---------- Data provided

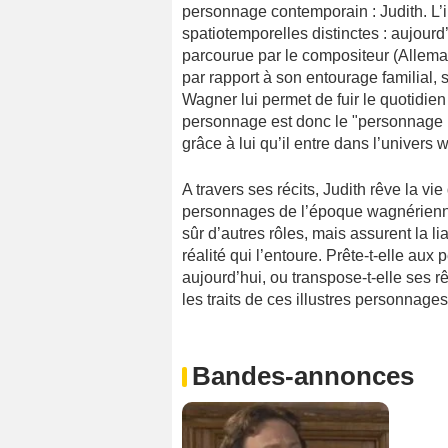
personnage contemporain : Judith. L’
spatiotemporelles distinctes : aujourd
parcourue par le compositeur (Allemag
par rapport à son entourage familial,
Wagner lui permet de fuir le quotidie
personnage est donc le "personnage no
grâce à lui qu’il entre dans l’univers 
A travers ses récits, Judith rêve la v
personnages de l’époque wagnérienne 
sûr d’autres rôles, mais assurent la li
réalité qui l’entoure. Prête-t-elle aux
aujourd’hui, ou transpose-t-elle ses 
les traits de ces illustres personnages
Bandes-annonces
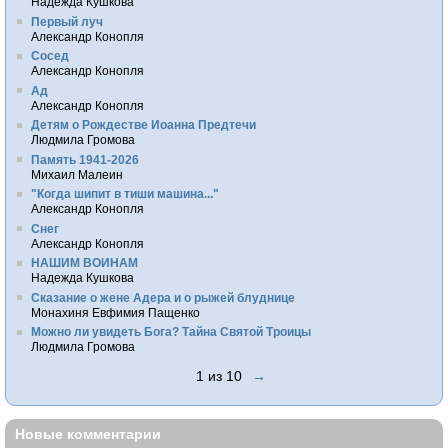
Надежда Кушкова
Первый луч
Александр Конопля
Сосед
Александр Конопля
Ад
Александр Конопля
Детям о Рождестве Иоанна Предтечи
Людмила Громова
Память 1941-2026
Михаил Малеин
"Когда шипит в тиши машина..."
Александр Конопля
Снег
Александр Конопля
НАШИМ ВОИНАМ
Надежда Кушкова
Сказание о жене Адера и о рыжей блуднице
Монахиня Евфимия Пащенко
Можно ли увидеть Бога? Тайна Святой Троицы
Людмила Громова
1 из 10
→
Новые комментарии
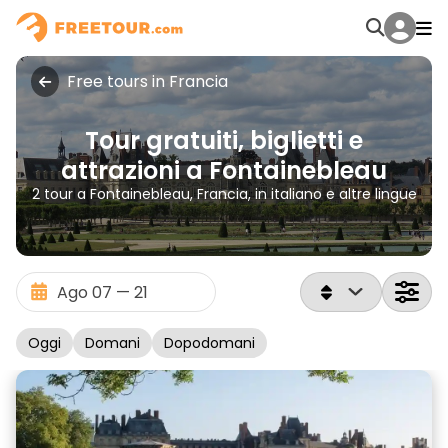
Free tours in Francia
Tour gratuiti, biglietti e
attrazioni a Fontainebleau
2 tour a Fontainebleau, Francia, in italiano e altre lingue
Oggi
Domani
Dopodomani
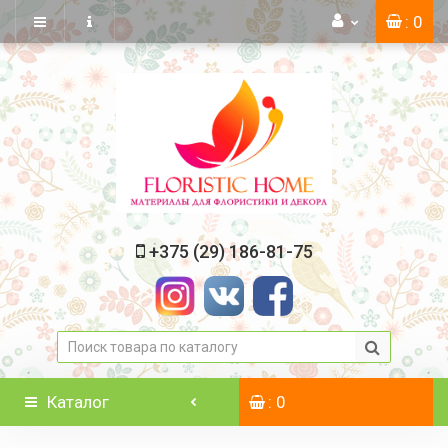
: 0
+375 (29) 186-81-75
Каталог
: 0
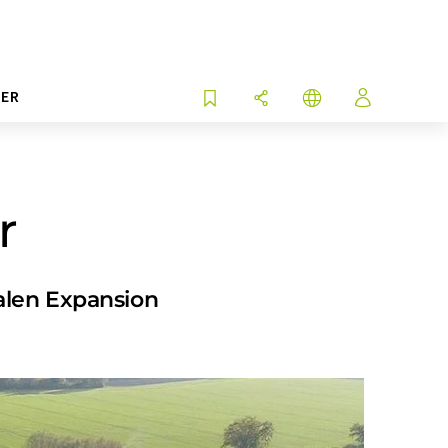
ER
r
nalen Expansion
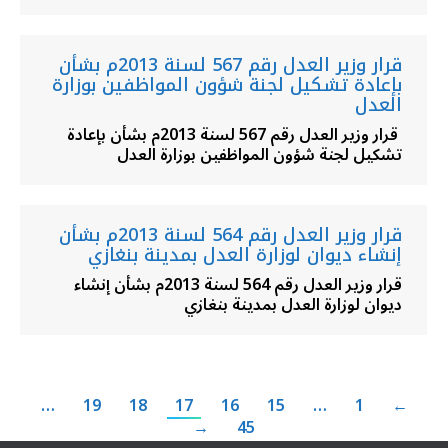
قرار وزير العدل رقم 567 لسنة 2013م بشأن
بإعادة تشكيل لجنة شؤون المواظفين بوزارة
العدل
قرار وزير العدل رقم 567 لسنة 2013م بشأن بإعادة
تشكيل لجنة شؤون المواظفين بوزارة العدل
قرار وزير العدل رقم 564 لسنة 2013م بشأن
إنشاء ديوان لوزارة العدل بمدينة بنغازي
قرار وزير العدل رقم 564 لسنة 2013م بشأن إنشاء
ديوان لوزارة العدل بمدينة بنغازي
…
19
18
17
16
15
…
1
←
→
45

--------------------

- Aim of the exercise
Starting from the line that contains "Монахиня Евфимия Пащенко", transcribe exactly each line down to the final line of the material above, excluding every picture and adding nothing else.

- Your response
Монахиня Евфимия Пащенко
Можно ли увидеть Бога? Тайна Святой Троицы
Людмила Громова
1 из 10
→
Новые комментарии
Free tours in Francia
Tour gratuiti, biglietti e
attrazioni a Fontainebleau
2 tour a Fontainebleau, Francia, in italiano e altre lingue
Oggi
Domani
Dopodomani
: 0
+375 (29) 186-81-75
Каталог
: 0
ER
r
nalen Expansion
قرار وزير العدل رقم 567 لسنة 2013م بشأن
بإعادة تشكيل لجنة شؤون المواظفين بوزارة
العدل
قرار وزير العدل رقم 567 لسنة 2013م بشأن بإعادة
تشكيل لجنة شؤون المواظفين بوزارة العدل
قرار وزير العدل رقم 564 لسنة 2013م بشأن
إنشاء ديوان لوزارة العدل بمدينة بنغازي
قرار وزير العدل رقم 564 لسنة 2013م بشأن إنشاء
ديوان لوزارة العدل بمدينة بنغازي
…
19
18
17
16
15
…
1
←
→
45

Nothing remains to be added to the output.